Copy all lines of the listing that include the string "TRIANGLE".

==== DATA EXTRACTS ====

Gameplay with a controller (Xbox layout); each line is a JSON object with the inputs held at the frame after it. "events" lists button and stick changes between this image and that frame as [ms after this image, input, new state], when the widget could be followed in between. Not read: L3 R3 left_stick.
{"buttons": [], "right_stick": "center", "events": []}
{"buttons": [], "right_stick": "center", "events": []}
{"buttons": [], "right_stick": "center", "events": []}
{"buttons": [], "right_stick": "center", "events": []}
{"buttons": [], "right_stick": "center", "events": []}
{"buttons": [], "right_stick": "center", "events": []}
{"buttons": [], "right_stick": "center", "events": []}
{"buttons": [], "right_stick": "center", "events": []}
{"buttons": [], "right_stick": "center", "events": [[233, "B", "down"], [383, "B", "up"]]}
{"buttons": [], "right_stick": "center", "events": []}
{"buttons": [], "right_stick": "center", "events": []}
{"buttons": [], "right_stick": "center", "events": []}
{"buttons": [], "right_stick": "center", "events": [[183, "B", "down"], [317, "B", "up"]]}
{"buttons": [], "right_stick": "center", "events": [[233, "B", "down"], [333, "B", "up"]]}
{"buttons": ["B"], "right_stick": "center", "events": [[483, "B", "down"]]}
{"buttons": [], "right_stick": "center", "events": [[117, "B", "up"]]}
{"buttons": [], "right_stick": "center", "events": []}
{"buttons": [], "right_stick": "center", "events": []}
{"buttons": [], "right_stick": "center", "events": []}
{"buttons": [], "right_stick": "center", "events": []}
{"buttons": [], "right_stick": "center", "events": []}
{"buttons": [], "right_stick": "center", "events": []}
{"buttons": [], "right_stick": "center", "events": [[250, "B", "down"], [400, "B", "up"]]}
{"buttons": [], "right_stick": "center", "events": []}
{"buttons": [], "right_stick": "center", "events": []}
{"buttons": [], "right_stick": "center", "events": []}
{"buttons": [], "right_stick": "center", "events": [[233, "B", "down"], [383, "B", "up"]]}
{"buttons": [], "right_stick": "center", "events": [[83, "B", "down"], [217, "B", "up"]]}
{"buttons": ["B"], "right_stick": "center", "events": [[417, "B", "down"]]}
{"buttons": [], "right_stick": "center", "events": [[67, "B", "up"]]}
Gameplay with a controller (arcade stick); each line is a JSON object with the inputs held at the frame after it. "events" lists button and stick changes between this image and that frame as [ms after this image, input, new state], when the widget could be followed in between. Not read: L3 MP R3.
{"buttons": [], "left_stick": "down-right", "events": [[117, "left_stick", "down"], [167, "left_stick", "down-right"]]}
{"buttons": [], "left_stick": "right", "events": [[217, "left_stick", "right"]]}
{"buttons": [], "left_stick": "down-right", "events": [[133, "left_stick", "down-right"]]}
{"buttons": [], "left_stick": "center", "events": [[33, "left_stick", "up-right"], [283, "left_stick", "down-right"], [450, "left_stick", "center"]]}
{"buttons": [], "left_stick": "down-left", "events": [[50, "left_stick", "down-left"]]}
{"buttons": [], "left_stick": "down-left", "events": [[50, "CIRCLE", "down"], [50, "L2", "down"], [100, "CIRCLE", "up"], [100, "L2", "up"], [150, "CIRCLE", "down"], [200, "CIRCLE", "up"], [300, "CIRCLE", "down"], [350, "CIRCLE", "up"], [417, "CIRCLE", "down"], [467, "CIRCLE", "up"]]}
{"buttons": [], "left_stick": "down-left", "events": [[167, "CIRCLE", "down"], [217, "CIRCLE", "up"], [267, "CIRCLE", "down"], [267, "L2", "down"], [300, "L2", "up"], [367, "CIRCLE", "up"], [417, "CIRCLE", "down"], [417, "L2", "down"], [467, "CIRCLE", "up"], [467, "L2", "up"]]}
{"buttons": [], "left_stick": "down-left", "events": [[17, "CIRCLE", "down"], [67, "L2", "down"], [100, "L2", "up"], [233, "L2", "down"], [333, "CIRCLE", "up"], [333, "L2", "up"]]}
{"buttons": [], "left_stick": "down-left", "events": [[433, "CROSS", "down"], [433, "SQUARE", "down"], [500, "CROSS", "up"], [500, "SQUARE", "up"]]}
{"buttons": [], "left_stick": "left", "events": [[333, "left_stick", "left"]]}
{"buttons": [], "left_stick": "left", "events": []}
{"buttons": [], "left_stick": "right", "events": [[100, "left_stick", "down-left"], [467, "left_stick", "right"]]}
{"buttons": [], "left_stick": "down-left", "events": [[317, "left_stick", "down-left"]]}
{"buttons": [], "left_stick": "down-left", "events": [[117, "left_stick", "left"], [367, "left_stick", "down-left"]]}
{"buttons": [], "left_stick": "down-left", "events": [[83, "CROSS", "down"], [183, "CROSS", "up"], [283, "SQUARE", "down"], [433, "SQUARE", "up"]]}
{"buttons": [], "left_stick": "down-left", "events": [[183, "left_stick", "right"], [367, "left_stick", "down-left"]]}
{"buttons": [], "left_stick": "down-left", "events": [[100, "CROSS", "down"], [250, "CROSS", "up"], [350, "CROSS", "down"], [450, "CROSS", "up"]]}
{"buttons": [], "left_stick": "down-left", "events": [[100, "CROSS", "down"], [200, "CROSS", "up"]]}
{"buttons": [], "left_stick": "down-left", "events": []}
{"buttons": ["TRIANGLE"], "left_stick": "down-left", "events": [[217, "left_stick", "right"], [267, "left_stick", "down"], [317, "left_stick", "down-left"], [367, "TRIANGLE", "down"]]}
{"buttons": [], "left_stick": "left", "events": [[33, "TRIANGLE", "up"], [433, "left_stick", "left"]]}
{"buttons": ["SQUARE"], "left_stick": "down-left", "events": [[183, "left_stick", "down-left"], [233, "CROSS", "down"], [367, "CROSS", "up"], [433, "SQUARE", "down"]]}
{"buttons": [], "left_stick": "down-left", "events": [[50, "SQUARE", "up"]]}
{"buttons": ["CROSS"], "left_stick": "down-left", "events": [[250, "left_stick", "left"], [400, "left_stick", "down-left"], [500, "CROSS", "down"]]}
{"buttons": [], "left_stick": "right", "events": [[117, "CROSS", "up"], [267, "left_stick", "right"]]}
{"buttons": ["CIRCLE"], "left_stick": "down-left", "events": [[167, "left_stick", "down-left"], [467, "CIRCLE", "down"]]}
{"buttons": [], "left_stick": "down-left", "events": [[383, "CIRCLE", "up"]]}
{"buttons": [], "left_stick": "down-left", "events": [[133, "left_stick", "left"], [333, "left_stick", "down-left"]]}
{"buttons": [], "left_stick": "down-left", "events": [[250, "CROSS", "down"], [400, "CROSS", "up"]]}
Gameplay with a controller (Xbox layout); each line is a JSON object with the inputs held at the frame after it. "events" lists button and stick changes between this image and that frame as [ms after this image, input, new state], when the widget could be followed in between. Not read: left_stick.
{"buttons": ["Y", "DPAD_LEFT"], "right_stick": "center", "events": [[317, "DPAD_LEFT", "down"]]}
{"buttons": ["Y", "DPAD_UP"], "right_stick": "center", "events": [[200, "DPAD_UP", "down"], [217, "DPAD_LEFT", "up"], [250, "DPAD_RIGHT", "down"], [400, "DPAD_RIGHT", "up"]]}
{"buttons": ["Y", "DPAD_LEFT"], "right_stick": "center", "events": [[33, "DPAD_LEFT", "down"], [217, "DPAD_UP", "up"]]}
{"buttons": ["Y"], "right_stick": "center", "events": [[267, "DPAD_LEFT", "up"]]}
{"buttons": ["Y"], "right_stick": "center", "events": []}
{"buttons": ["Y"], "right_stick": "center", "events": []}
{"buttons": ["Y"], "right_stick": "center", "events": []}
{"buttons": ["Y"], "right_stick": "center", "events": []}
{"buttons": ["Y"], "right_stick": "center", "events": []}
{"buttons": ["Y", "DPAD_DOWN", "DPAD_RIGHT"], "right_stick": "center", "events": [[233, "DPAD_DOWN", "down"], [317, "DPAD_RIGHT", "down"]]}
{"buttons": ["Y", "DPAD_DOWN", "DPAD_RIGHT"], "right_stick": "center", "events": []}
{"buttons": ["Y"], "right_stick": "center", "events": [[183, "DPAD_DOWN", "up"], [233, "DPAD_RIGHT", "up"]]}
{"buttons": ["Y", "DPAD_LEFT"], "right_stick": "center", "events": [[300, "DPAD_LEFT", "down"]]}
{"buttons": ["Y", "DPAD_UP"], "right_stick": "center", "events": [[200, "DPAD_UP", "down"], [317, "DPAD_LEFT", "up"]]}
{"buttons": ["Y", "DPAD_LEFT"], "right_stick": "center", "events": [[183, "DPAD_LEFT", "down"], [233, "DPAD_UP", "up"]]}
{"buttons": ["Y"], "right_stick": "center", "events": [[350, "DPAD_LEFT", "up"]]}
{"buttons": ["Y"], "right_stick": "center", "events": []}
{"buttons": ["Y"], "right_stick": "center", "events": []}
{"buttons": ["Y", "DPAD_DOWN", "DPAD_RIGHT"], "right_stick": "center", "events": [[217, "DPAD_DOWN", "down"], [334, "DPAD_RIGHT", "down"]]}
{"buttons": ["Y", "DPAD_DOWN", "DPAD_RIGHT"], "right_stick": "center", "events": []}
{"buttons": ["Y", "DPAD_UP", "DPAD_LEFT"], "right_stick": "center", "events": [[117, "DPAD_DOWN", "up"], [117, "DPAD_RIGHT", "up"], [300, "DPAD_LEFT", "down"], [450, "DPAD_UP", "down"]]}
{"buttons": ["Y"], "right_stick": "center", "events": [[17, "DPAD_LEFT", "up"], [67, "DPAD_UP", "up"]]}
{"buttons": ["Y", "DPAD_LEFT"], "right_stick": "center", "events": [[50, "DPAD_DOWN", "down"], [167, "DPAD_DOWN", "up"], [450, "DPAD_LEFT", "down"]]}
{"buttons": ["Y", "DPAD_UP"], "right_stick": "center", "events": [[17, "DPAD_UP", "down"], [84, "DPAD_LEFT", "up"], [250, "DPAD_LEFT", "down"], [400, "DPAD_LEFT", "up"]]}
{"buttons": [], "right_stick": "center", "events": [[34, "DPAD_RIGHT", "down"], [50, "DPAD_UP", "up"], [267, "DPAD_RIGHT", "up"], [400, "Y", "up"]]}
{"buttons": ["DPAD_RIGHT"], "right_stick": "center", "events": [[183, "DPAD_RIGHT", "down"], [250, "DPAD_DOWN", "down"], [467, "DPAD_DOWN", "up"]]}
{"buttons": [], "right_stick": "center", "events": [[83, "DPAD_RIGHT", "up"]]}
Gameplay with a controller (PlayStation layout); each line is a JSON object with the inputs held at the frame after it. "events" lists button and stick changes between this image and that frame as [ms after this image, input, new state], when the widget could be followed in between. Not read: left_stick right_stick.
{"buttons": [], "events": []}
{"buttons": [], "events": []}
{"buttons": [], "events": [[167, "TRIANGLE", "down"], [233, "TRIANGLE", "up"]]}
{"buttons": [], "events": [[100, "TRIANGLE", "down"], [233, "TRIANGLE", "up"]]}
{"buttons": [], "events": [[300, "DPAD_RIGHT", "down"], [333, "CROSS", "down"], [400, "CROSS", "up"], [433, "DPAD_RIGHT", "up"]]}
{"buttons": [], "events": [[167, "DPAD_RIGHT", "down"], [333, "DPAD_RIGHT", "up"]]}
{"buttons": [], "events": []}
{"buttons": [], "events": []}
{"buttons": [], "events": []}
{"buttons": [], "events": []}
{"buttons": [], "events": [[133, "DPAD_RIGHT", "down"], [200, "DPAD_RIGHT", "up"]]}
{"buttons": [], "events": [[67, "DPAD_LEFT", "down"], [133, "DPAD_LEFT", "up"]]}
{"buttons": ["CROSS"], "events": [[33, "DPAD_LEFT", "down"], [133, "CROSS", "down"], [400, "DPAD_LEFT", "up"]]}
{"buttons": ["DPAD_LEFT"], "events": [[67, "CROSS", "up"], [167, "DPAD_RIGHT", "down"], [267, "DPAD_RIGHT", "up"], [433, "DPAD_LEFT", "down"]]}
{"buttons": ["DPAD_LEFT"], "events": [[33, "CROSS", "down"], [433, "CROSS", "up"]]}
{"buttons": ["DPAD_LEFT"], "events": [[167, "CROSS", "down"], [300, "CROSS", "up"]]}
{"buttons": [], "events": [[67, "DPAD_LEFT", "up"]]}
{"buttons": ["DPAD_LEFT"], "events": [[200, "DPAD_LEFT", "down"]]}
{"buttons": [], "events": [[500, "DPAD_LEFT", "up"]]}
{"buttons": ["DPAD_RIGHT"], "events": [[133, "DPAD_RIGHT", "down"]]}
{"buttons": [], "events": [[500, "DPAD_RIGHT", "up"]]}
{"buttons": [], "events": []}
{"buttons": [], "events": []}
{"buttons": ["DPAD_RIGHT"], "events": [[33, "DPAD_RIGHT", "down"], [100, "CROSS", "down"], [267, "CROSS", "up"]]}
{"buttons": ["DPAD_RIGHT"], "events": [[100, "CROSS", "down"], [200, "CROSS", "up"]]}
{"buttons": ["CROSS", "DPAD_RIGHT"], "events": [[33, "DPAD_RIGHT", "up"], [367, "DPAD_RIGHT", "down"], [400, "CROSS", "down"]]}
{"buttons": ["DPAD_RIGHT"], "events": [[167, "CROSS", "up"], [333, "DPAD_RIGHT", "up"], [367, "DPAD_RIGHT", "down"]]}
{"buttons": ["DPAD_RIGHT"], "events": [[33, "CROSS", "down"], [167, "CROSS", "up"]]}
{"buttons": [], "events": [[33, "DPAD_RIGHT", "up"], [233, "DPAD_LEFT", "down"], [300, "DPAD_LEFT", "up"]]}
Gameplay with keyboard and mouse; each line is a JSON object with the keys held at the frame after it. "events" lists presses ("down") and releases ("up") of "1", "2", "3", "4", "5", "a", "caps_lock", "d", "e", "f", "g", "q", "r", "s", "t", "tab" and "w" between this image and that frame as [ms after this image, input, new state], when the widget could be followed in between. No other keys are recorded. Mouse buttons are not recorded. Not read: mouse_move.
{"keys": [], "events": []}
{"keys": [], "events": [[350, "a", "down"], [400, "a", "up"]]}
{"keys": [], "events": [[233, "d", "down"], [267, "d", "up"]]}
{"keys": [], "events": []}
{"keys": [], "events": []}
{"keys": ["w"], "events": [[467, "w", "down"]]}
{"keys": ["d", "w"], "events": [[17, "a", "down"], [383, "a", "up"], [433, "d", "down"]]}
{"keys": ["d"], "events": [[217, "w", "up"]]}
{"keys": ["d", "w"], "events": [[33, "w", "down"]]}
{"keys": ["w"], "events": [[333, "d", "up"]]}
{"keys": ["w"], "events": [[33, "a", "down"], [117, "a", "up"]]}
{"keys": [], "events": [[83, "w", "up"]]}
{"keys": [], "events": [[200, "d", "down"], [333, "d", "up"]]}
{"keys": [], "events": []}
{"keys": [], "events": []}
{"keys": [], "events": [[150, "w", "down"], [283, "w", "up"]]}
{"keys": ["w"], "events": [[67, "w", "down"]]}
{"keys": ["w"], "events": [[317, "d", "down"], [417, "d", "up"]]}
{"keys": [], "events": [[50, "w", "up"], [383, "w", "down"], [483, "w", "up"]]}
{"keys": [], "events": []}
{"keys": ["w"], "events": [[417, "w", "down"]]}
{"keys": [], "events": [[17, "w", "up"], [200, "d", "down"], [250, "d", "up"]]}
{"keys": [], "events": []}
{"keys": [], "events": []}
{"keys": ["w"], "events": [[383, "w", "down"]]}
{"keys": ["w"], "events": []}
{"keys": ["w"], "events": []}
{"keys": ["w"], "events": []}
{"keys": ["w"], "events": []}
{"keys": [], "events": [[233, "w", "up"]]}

====

| EXERCISE OUTPUT |
{"buttons": ["TRIANGLE"], "left_stick": "down-left", "events": [[217, "left_stick", "right"], [267, "left_stick", "down"], [317, "left_stick", "down-left"], [367, "TRIANGLE", "down"]]}
{"buttons": [], "left_stick": "left", "events": [[33, "TRIANGLE", "up"], [433, "left_stick", "left"]]}
{"buttons": [], "events": [[167, "TRIANGLE", "down"], [233, "TRIANGLE", "up"]]}
{"buttons": [], "events": [[100, "TRIANGLE", "down"], [233, "TRIANGLE", "up"]]}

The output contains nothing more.